Covid-19 arrived two years ago to upend the world, and the global supply chain tumbled with it.
It is a complicated web that brings the products and services together for the world’s needs. Compounding matters are the Russia-Ukraine War and the Omicron surge in China.
The war and subsequent sanctions have compromised transportation routes moving commodities. Therefore, exports of wheat, corn, metals, and fertilizer from Russia are on hold, as are wheat, corn, and barley from Ukraine.
Weak Links in the Supply Chain
Lockdowns from Omicron significantly impact China, responsible for one-third of global manufacturing. Authorities have closed factories, forced dock workers to live at ports, and halted traffic in affected areas.
Conditions in the United States also cause weak links in the chain.
The Marine Exchange of Southern California shows container ships awaiting berths at Long Beach and Los Angeles ports dropped to 78 at the beginning of February 2022. That is down from the all-time high of 109 on January 9.
Adding to the drama is the June expiration of the International Longshore and Warehouse Union contract, which will cause further delays if there is a standoff.
Take a Number and Wait
The Global Supply Chain Pressure Index (GSCPI) is a recently-developed list created by researchers at the Federal Reserve Bank of New York. It measures “standard deviations above the average level of global congestion.” It stood at 3.31 through February 2022. This compares to a high of 4.50 in December 2021 and .06 in January 2020 on a scale of 0 to 6.
Shipments across the Pacific now take more than three months. According to Flexport’s Ocean Timelines Indicator, current Asia to U.S. shipments take more than 110 days, compared to 60 in March 2020.
Freightos Baltic Index shows that in 2019 it cost $1,800 to import a 40’ container from China to the U.S. It is now more than $15k, down from $20k in September 2021. Space on ocean liners is at a premium as demand rises and supply dwindles.
“In the Middle of Difficulty Lies Opportunity” – Albert Einstein
The supply chain in the U.S. is affecting the availability of chicken, microchips, lumber, and other products, adding to inflated prices.
Our newest residents and their families are affected by the baby formula shortage. Mead Johnson reports a lack of raw ingredients needed to make formula, including cow’s milk. A CBS report noted infant formula supplies are down 20 percent since 2020. Powdered formulas are particularly scarce in urban areas.
Robots to the Rescue
Robotic Process Automation (RPA) will be appearing more along the supply chain every day. Already in widespread use, being able to lease robotics as a service (RaaS) is a growing economic enticement. Companies can lease equipment and pay for the service through operating budgets instead of capital expenditures.

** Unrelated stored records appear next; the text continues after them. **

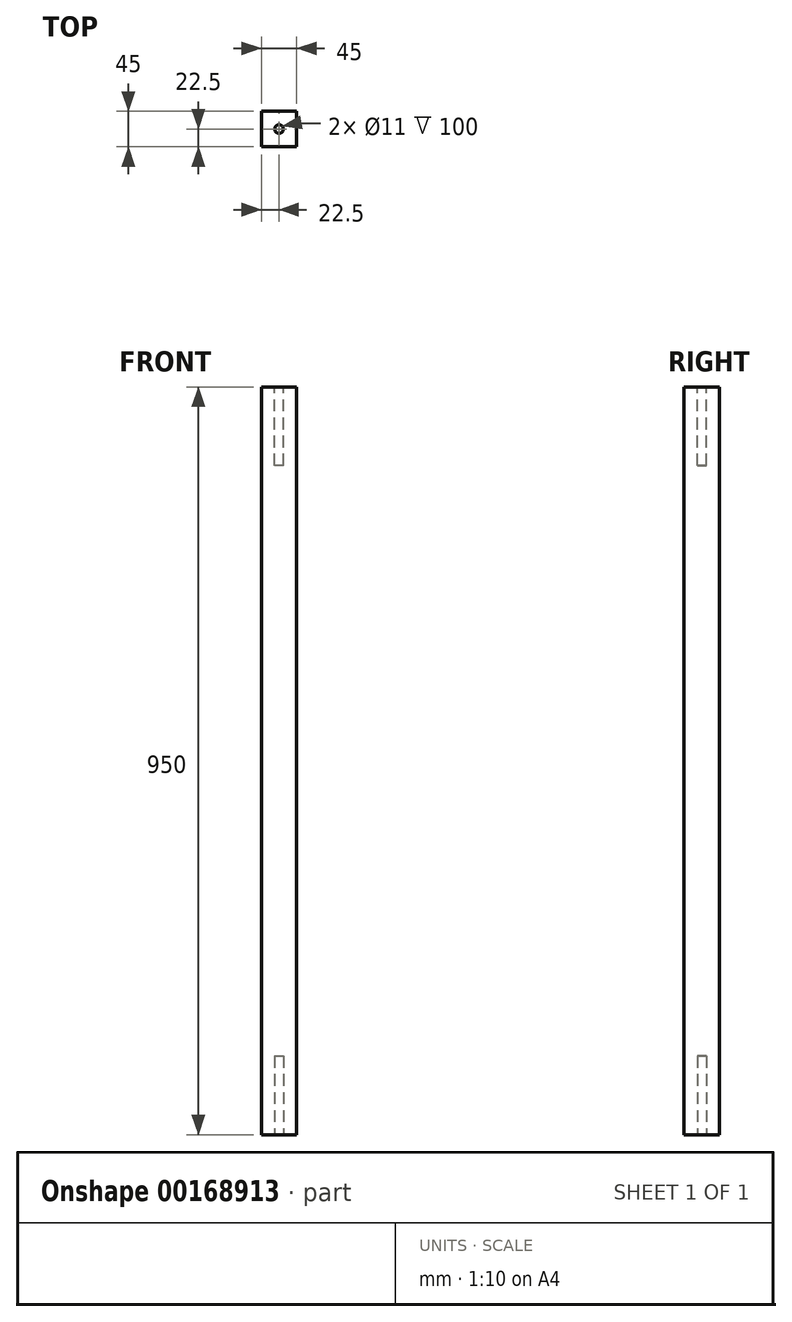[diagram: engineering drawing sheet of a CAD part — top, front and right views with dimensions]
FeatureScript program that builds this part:
annotation { "Feature Type Name" : "Feature", "Feature Type Description" : "" }
export const myFeature = defineFeature(function(context is Context, id is Id, definition is map)
    precondition{}
    {
        {
            var Q0;
            Q0=qCreatedBy(makeId("Top.planeOp"),FACE);
            var sketch = newSketch(context, id + "F0", { "sketchPlane" : qUnion([Q0])});
            skLineSegment(sketch, "E0.bottom", {"start": v(22.5, 22.5) * mm, "end": v(-22.5, 22.5) * mm});
            skLineSegment(sketch, "E0.top", {"start": v(22.5, -22.5) * mm, "end": v(-22.5, -22.5) * mm});
            skLineSegment(sketch, "E0.left", {"start": v(22.5, 22.5) * mm, "end": v(22.5, -22.5) * mm});
            skLineSegment(sketch, "E0.right", {"start": v(-22.5, 22.5) * mm, "end": v(-22.5, -22.5) * mm});
            skPoint(sketch, "E0.middle", {"position": v(0, 0) * mm});
            skSolve(sketch);
        }
        {
            var Q0;
            Q0=makeQuery(id+"F0.imprint","IMPRINT",FACE,{"disambiguationData":[TD([[makeQuery(id+"F0.imprint","IMPRINT",EDGE,{"derivedFrom":sQuery(id+"F0.wireOp",EDGE,"E0.bottom")}),1.0]])]});
            extrude(context, id + "F1", {"entities" : qUnion([Q0]), "depth" : 950 * mm});
        }
        {
            var Q0;
            Q0=makeQuery(id+"F1.opExtrude","CAP_FACE",FACE,{"disambiguationData":[OSD([sQuery(id+"F0.wireOp",EDGE,"E0.bottom"),sQuery(id+"F0.wireOp",EDGE,"E0.top"),sQuery(id+"F0.wireOp",EDGE,"E0.left"),sQuery(id+"F0.wireOp",EDGE,"E0.right")])],"isStart":false});
            var sketch = newSketch(context, id + "F2", { "sketchPlane" : qUnion([Q0])});
            skCircle(sketch, "E1", {"center": v(0, 0) * mm, "radius": 5.5 * mm});
            skSolve(sketch);
        }
        {
            var Q0;
            Q0=makeQuery(id+"F1.opExtrude","CAP_FACE",FACE,{"disambiguationData":[OSD([sQuery(id+"F0.wireOp",EDGE,"E0.bottom"),sQuery(id+"F0.wireOp",EDGE,"E0.top"),sQuery(id+"F0.wireOp",EDGE,"E0.left"),sQuery(id+"F0.wireOp",EDGE,"E0.right")])],"isStart":true});
            var sketch = newSketch(context, id + "F3", { "sketchPlane" : qUnion([Q0])});
            skCircle(sketch, "E2", {"center": v(0, 0) * mm, "radius": 5.5 * mm});
            skSolve(sketch);
        }
        {
            var Q0;
            Q0=makeQuery(id+"F3.imprint","IMPRINT",FACE,{"disambiguationData":[TD([[makeQuery(id+"F3.imprint","IMPRINT",EDGE,{"derivedFrom":sQuery(id+"F3.wireOp",EDGE,"E2")}),1.0]])]});
            extrude(context, id + "F4", {"entities" : qUnion([Q0]), "operationType" : NewBodyOperationType.REMOVE, "oppositeDirection" : true, "depth" : 100 * mm});
        }
        {
            var Q0;
            Q0=makeQuery(id+"F2.imprint","IMPRINT",FACE,{"disambiguationData":[TD([[makeQuery(id+"F2.imprint","IMPRINT",EDGE,{"derivedFrom":sQuery(id+"F2.wireOp",EDGE,"E1")}),1.0]])]});
            extrude(context, id + "F5", {"entities" : qUnion([Q0]), "operationType" : NewBodyOperationType.REMOVE, "oppositeDirection" : true, "depth" : 100 * mm});
        }
    });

With RPA, devices and technologies in warehouses, delivery vehicles, and elsewhere maintain a more efficient supply and product movement accounting. Improving supply and delivery estimates will give consumers a clearer picture of availability.
The supply chain is tangled and worn. The list of contributing factors is as long as the list of items in short supply. A recent article in Forbes cites an inequality of taxes and regulations on small businesses in the U.S. Big companies, which rely on imported products, can more readily absorb product and labor cost increases.
There will always be political conflicts, global health issues, and economic disparities. Natural disasters and other factors will also affect the supply chain.
Covid has already led to solutions and opportunities that didn’t exist previously.
It is a challenging time for everyone, but new alternatives will lead to a stronger, or perhaps shorter, supply chain.